Tarih 15 Mart 2011’i gösterirken hiç kimse dünya devletlerinin politika üretici uzmanlarını ve askeri stratejistlerini çaresiz bırakacak ayaklanmanın Suriye’nin Dera şehrinden başlayıp, tüm şehirleri kuşatacağını düşünmüyordu. Evet, hiç kimse bunu beklemiyordu ne Baas rejimi ve Beşşar, ne ABD, ne Rusya, ne İran, ne Arap ülkeleri ne de Türkiye… Hatta müslümanların batıyı böyle çaresiz bırakacakları ayaklanmayı gerçekleştirebileceklerini, müslümanlara güvenini kaybetmiş Müslüman kitleler dahi beklemiyordu. Herkes Suriye de Baas’ın bu süreci ıslah ve reformlar ile geçiştireceğini zannediyordu.

Suriye halkı bir yola girmişti. Şam, devrim yoluna baş koymuştu adeta. Ve bu yoldan dönmeyeceğini tâ en başında göstermişti tüm dünyaya. ABD’nin Şam büyükelçisi Dera da gerçekleştirilen büyük bir gösteriyi izlediğinde bu gösterideki iradeyi ve kararlılığı görmüş olacak ki, ABD’nin Suriye ile ilgili siyaseti “Islah” tan “ıskat”a dönüştü hemen. Tabi Türkiye’nin de aynı şekilde…

Beşşar gitmeliydi ama yerine kimi koyacaklardı? Eğer alternatif bulamaz iseler “aşırılar yönetime gelebilir” endişeleri gittikçe artmıştı.

İşte iki seneye yaklaştığımız katliam ve kıyımların devam etmesinin tek sebebi ABD ve diğer işbirlikçi devletlerin yukarıdaki sorunun cevabını bir türlü bulamamış olmalarıydı. Eğer alternatif bulunamaz ise Beşşar sonrası yönetime gelecek “aşırı” diye isimlendirdikleri İslami yapıların kimler olduğunu çok iyi biliyorlardı. Lakin Beşşar’ın yerine kimi getireceklerini daha önce hiç planlamamışlardı.

Herkesin sorduğu bir soru da devrimlerin ardındaki gizli eldi. Beşşarların zulmüne sabretmeyi öğrenen bu halkı sokaklara döken ve “artık ayaklanma vakti” diyen kimdi?
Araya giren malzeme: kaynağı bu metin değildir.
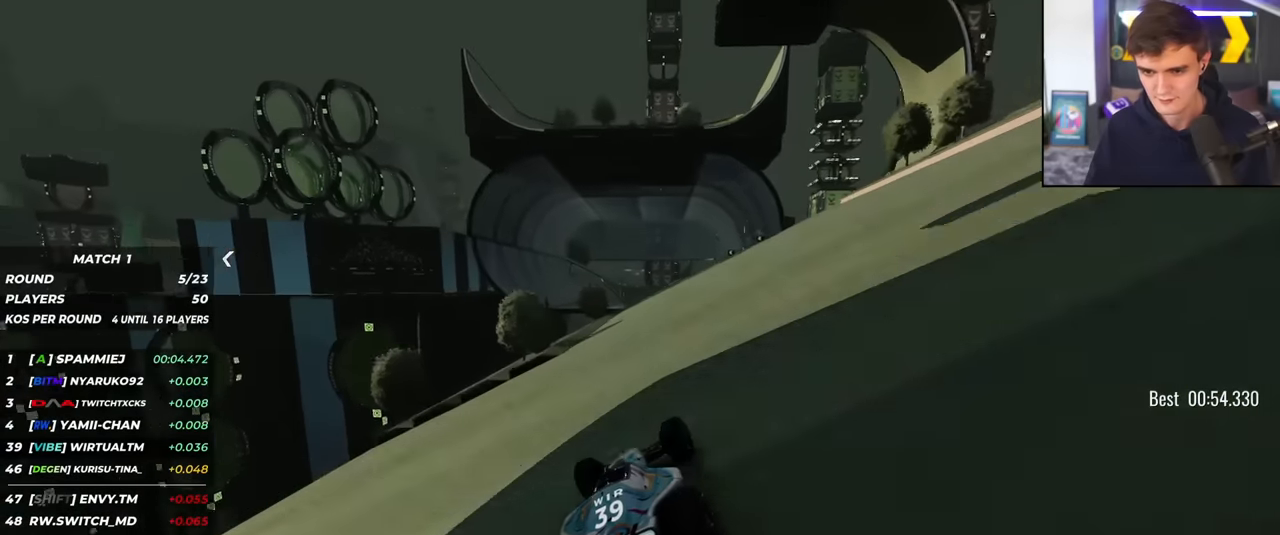
{"keys": ["left", "up"], "events": [[400, "left", "down"]]}
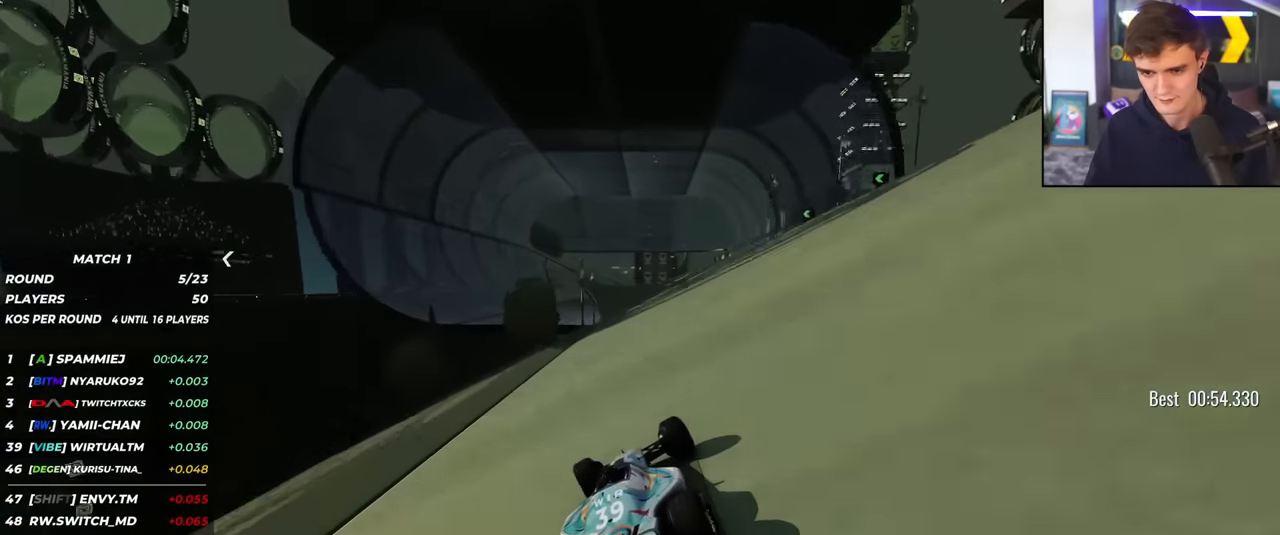
{"keys": ["up"], "events": [[50, "left", "up"], [317, "left", "down"], [467, "left", "up"]]}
Bu sorunun cevabını 11 Mart 2011 tarihinde yani ilk gösterilerden 4 gün önce bir televizyon kanalına konuşan ve Suriye halkına seslenen Hizb-ut Tahrir Medya Bürosu Başanı Osman Bahhaş’ın konuşmasında bulabiliriz: “Hizb-ut Tahrir olarak bizler Suriye’deki insanları uyandırmak için 15 Mart tarihini “Uyanış Günü” ilan ediyoruz. Doğru zamanın geldiğinden hiçbir şüphemiz yok. Bu, asla geri dönüşü olmayan bir başlangıçtır.”
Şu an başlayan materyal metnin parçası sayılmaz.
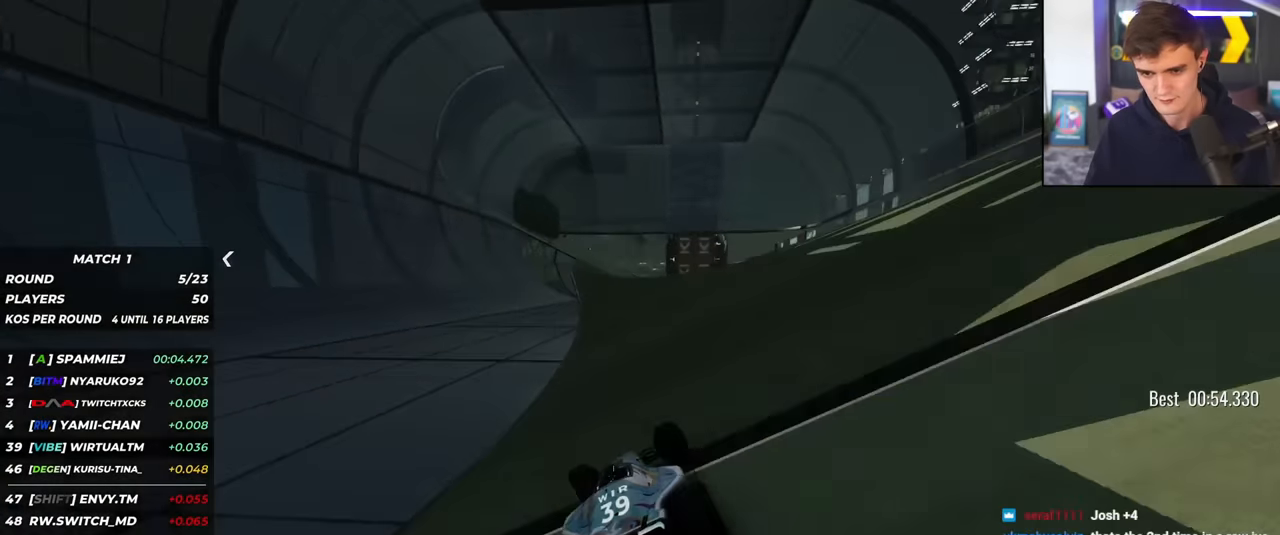
{"keys": ["up"], "events": [[150, "left", "down"], [200, "left", "up"], [300, "right", "down"], [483, "right", "up"]]}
Ayaklanmanın başlamasından kısa bir süre sonra ise Suriye Ulusal Kanalı şöyle bir haber geçti: “İstihbarat kaynakları Suriye’de yaşanan olayların arkasından Hizb-ut Tahrir’in olduğunu ve halkın çektiği geçim sıkıntılarını kullandığını, hilafeti geri getirmek için uğraştığını söylüyor”

Bu bilgiler ışığında Suriye devrimine başından beri destek veren ve ayaklanmaların ilk başlangıcında rejime açık meydan okuma tavrını ortaya koyan kitlenin Hizb-ut Tahrir olduğunu söyleyebiliriz. Nitekim Hizb-ut Tahrir, Suriye halkının iradesi ve kararlığı ile müslümanların kıyamına yön verdi ve Müslümanları İslami yönetim olan Hilafet düşüncesinde birleştirmeyi başarabildi.

Ne yazık ki Suriye içinde olduğu gibi Türkiye’de de bazı kesimlerde halkın bu ayaklanması ile kitlelerde büyük bir şaşkınlık hali oluştu. Nasıl olmuştu da müslümanlar böyle bir uyanış gerçekleştirmişlerdi. Hal bu ki daha çok zaman vardı. Yavaş yavaş merhaleci ve tedricen bir uyanış gerçekleşecekti. Önce demokratik geçişler olmalıydı. Tunus, Mısır ve Libya da öyle olmamış mıydı? Suriye’de de böyle olmalı değilmiydi? Batıyı rahatsız etmeden, yağdan kıl çeker gibi köşeyi dönmeyi istiyorlardı. Islahatçılık yıllardır buna endeksli bir plan koymuştu toplumun önüne. Hem ABD ve Batıyı memnun edeceklerdi, hem de İslami bir yönetim inşa edeceklerdi. Peki, Suriye niye merhaleciliği, tedriciliği kabul etmiyordu. Islahatçılık fikri Şam da ve halkında niçin yoktu? Şam halkı bunu niçin ve nasıl yapıyordu? Bu gücünü nerden alıyordu? Ve bu yolun sonu nereye gidecekti?

Şam ve İman…

İşte Şam’ın bu cesareti ve imanı, kendileri gibi değişime inanmayanlarda büyük bir şaşkınlık hali oluşturdu. Tüm kesimlerdeki bu şaşkınlık hali bu kıyama tavrın nasıl belirleneceğini de biraz geciktirdi. Önce bir duraklama ve durumu algılayamama süreci yaşandı. Sonra tavırlar bir bir netleşti ve açığa çıktı.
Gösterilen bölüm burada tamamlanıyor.